START THE RECORDS

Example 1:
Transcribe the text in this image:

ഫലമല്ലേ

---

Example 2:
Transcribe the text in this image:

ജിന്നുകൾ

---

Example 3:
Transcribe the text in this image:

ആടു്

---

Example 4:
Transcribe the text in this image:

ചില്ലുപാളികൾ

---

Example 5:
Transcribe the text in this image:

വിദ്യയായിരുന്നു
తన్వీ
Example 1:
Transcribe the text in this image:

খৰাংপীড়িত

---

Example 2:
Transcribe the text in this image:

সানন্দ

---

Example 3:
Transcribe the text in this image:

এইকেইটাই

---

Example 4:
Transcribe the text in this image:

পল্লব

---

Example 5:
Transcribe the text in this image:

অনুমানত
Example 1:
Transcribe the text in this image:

END THE RECORDS

**WHAT TO PRODUCE**.
Without any change, reproduce the listing above in full.

**ANSWER SPACE**.
Example 1:
Transcribe the text in this image:

ഫലമല്ലേ

---

Example 2:
Transcribe the text in this image:

ജിന്നുകൾ

---

Example 3:
Transcribe the text in this image:

ആടു്

---

Example 4:
Transcribe the text in this image:

ചില്ലുപാളികൾ

---

Example 5:
Transcribe the text in this image:

വിദ്യയായിരുന്നു
తన్వీ
Example 1:
Transcribe the text in this image:

খৰাংপীড়িত

---

Example 2:
Transcribe the text in this image:

সানন্দ

---

Example 3:
Transcribe the text in this image:

এইকেইটাই

---

Example 4:
Transcribe the text in this image:

পল্লব

---

Example 5:
Transcribe the text in this image:

অনুমানত
Example 1:
Transcribe the text in this image:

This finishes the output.